Looks like fun guys :thumb:


----------



## fuente~fuente (May 11, 2009)

Well it's obvious that you guys had a great time... Don looks hammered.:lol:

The 3rd pic down is the only case that it's OK for two men's sticks to touch each other.:mischief:

I keed... I keed...


----------



## cigar loco (Jan 21, 2010)

Deadhead,  Well kiss my grits ! :faint:

Bing Video: Grateful Dead - 'Truckin'


----------



## Jack Straw (Nov 20, 2008)

Nice shots Don! Had a great time indeed.



fuente~fuente said:


> Well it's obvious that you guys had a great time... Don looks hammered.:lol:


LOL but I was the only one drinking beer!


----------



## Rubix^3 (Nov 10, 2008)

Looks like an awesome time! And you found a place to eat and smoke, what a novelty!


----------



## Cigary (Oct 19, 2007)

What a Trifecta,,,Opus, Cohiba and Mexican Food! Great meet up with some great BOTL right there.


----------



## Herf N Turf (Dec 31, 2008)

scottw said:


> Nice Don, looks like quite a time. Is that the place you went to with Andy and Gene?
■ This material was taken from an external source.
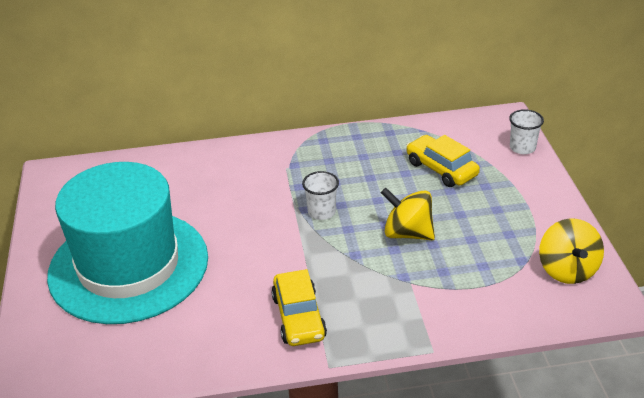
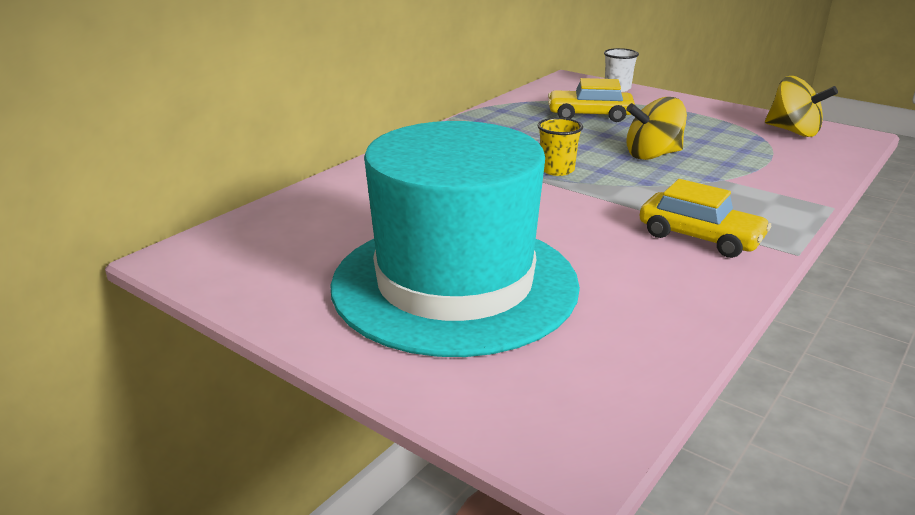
camera: 45 degrees left, 10 degrees down
white cup [302,171,339,220] -> yellow cup [537,118,583,176]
Actually, Scott, Andy and I did herf there once, but the Gene meet was at the Anchor Room in Hopewell. This was Mi Hacienda in Midlothian.


----------



## phisch (Dec 13, 2009)

Herf N Turf said:


> Their demise


My old buddy you're movin' much to sloooooooooooooooooooooooow!


----------



## Jack Straw (Nov 20, 2008)

^ :lol:


----------



## Herf N Turf (Dec 31, 2008)

phisch said:


> My old buddy you're movin' much to sloooooooooooooooooooooooow!


HaHa...

I was just glad there was no watchman at the restaurant. He _was _lookin' at the maître_ d' _kinda funny though.


----------